The final chapter in Meriem Bennani ’s CGI film trilogy Life on the CAPS debuts at the University of Chicago’s The Renaissance Society as a video installation. A co-commission with Nottingham Contemporary, UK, the film returns to the series’ dystopian island world the artist based on research into island societies, biotechnology, and vernacular music. Protagonist Kamal gets a new body to fight for CAPS’ liberation—a cause impossible to solve within a single lifetime.
“I think the obsession with immutability and stable identity, which is being imposed on commercial blockchain projects, is very un-cyberfeminist and it’s very un-Satoshi Nakamoto. So that’s definitely a site of a struggle.”
– Blockchain artist
Rhea Myers , on tensions between ‘forever’ ledgers and fluid trans identities, during a conversation with
McKenzie Wark
“The way you position your antenna and even your body are recorded in the image as signal and noise. This means each image is unique to the person and place that created it.”
–
Open Weather ’s Sasha Engelmann and Sophie Dyer, on setting up your own “DIY satellite ground station.” Using a basic V-shaped antenna, a dongle, and free software, anyone can receive images from the public data broadcast of the orbiting
NOAA (National Oceanic and Atmospheric Administration) satellites, they write.

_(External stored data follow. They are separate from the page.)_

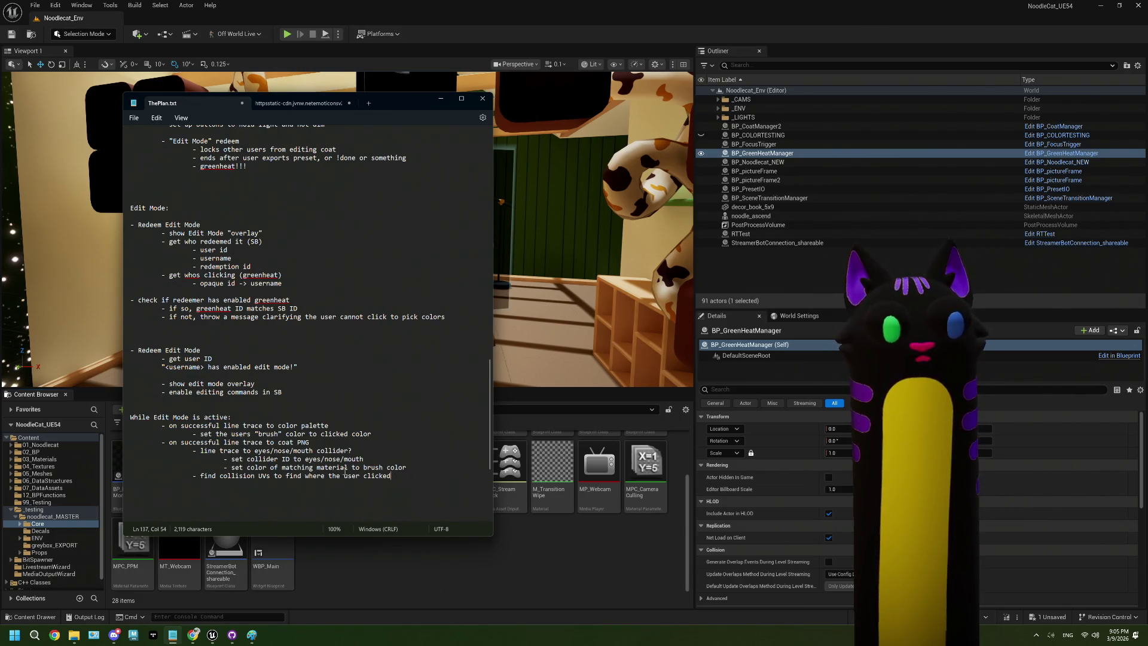
pyautogui.click(200, 475)
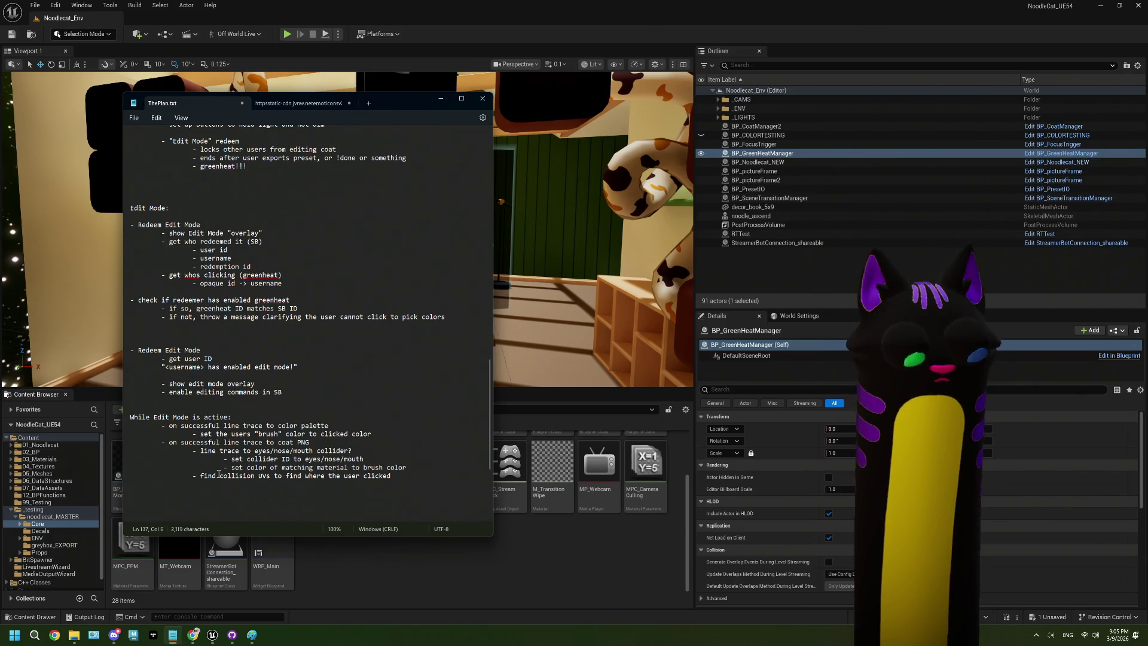
pyautogui.press('Return')
pyautogui.press('Tab')
pyautogui.press('Tab')
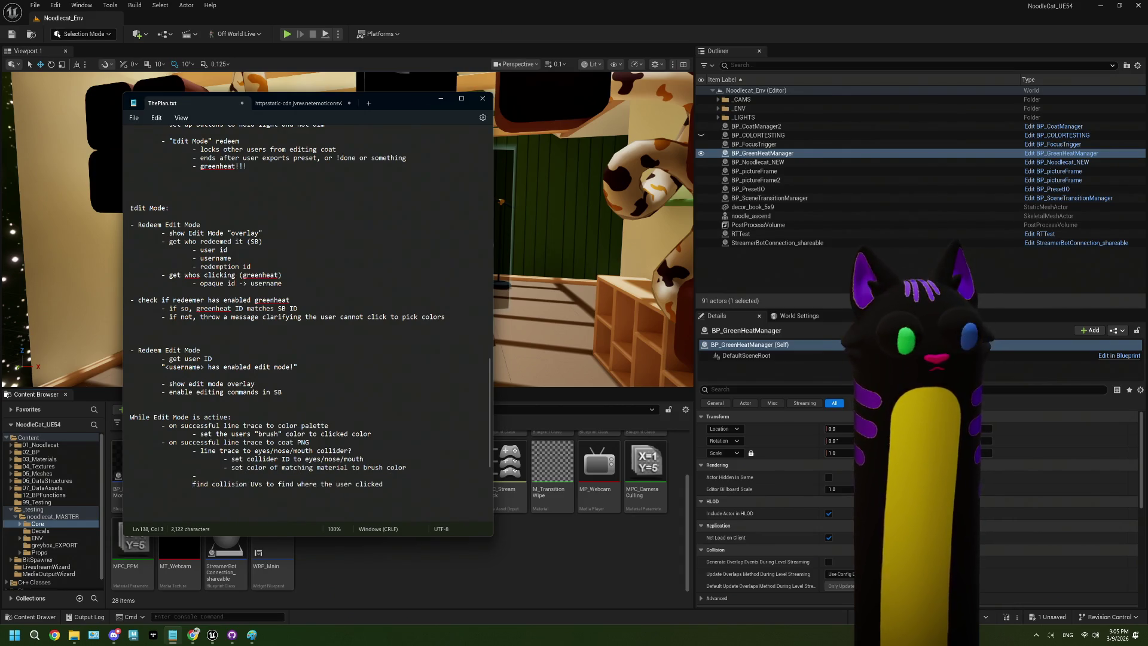
pyautogui.write('-')
pyautogui.press('Left')
pyautogui.press('Left')
pyautogui.press('Tab')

“KINETISMUS: 100 Years of Electricity in Art,” Kunsthalle Praha’s inaugural exhibition opens. A multi-generational affair, its scope spans Bauhaus to teamLab, bundling work as computer art, film, cybernetics, and kinetic art. Cleverly, 20th century pioneers like Vladimir Bonačić (image: Random 63 , 1969), László Moholy-Nagy , and Lillian F. Schwartz are matched up with contemporaries including Refik Anadol , Shilpa Gupta , and Olafur Eliasson .
“In a way, a peatland is less a land than a memory of what has existed on it—where life is not lost but preserved in muddy murk.”
– Science and health journalist
Sabrina Imbler , ruminating on
peatlands , a long misunderstood ecosystem. Beyond sharing anecdotes about peat’s ability to preserve ancient cheese and corpses, they outline the increasing recognition that peatlands—occupying only 3% of the earth’s landmass—are nature’s (near) perfect carbon sink.
“Nature × Humanity,” a celebration of Oxman Architects ’ biomorphic forms, opens at SFMOMA. Focused on the pressing question “what is the role of an architect in the age of climate change?,” Neri Oxman and collaborators present recent work exploring new materials and manufacturing techniques. Featured projects include a malformed chaise lounge and the Vespers masks (2018), through building- (image: Model for Gemini Cinema , 2021) and city-scale proposals.
“Sadly, I report that 51 Lifeforms have died.”
– Software artist
Sarah Friend , announcing the current death toll of her NFT-based entities. Hatched on the Polygon blockchain on Nov 14, 2021, Friend’s
Lifeforms only survive—and thrive—when passed on to another caretaker within 90 days. “A lifeform that has died will no longer appear in wallets, is not transferable, and cannot be brought back to life in any way,” states the project website.
“Oceanic Thinking,” featuring Monira Al Qadiri , Sancintya Mohini Simpson , SUPERFLEX (image: Dive-In , 2019), and others, opens at The University of Queensland Art Museum in Australia. The kickoff of the multi-year Blue Assembly project (which connects marine scientists and artists, as part of an UN initiative ), the show invites viewers to “think together with these liquid, vast, biodiverse, and non-binary spaces to speculate our collective future.”